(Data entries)

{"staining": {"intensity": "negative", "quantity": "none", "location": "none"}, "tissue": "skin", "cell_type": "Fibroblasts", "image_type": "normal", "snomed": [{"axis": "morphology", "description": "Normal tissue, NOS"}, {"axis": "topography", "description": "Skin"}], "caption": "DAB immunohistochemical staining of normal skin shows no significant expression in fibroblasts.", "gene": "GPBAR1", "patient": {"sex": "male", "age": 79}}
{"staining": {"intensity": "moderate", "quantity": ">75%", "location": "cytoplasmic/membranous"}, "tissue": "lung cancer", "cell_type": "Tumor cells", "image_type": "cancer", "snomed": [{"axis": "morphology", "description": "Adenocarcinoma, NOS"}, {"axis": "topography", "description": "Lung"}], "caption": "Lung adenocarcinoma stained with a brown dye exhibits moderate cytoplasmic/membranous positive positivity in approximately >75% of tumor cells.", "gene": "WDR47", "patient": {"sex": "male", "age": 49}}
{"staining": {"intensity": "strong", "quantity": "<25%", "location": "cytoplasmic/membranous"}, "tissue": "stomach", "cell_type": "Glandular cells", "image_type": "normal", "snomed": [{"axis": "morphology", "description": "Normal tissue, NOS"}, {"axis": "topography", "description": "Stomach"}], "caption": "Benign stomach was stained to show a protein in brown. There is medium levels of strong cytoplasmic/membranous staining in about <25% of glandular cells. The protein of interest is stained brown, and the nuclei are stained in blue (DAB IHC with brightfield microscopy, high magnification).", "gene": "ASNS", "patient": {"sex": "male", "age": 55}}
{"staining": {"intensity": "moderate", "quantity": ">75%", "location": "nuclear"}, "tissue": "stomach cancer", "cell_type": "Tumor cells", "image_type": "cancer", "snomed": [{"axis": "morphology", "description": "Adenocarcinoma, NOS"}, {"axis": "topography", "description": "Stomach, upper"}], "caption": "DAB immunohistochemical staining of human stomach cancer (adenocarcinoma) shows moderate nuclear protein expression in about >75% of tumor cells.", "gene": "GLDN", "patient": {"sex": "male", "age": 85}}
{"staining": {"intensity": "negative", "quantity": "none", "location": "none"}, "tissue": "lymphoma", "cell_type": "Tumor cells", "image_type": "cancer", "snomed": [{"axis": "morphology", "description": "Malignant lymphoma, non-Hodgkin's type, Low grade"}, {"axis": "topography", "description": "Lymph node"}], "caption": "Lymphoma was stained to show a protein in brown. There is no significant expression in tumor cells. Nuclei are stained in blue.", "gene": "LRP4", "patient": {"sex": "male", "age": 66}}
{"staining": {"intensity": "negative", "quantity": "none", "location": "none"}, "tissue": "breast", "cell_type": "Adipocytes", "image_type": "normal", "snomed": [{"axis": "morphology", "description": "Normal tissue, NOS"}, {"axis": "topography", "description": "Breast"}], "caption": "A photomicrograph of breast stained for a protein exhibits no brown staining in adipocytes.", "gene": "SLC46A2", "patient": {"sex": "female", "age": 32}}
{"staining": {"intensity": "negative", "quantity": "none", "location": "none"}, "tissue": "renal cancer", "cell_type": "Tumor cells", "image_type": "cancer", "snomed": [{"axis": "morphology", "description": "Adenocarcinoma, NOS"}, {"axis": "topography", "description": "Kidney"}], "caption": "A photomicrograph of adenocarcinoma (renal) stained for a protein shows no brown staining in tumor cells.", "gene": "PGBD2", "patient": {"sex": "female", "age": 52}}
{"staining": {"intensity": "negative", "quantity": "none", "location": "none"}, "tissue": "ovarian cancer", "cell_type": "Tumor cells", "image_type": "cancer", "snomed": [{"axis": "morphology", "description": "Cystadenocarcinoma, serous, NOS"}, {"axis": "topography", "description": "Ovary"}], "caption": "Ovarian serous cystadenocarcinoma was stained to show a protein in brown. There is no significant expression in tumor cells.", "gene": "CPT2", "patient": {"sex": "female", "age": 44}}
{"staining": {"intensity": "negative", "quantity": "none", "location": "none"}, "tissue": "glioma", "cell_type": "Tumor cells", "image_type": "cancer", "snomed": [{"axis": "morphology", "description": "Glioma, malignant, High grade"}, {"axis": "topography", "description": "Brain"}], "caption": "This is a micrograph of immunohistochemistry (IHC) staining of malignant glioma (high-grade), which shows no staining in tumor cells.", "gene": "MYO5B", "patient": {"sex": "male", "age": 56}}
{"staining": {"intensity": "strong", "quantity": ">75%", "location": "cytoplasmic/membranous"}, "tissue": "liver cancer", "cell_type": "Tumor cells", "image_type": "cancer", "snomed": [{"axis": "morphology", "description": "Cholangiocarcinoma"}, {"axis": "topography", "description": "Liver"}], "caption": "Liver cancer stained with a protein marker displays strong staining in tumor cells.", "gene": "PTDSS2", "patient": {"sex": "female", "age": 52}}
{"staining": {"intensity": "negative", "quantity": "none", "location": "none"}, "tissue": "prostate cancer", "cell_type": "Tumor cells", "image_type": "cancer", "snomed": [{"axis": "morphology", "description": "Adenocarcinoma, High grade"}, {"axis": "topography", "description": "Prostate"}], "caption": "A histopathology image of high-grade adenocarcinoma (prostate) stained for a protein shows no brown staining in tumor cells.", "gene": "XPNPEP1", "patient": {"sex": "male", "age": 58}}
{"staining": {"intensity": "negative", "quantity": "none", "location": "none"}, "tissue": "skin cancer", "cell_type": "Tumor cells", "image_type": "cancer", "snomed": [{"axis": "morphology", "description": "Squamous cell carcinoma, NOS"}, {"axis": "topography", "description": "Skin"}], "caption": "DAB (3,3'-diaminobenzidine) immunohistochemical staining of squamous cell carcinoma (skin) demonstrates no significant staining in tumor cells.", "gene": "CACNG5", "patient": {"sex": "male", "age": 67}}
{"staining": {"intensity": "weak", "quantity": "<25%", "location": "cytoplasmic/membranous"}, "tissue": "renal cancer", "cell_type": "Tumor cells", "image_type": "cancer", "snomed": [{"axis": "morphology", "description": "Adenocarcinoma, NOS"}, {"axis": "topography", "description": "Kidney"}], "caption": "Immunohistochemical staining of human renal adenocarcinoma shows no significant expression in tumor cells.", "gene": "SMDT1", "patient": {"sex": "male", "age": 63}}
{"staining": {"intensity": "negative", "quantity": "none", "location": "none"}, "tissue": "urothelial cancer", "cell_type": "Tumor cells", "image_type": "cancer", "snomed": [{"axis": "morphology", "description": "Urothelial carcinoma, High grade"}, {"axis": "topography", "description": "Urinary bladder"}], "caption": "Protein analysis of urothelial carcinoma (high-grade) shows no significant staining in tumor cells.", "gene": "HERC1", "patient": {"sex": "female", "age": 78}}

Assignment:
Count the lines above that contain the word "Skin", and give only that number.

Your response:
2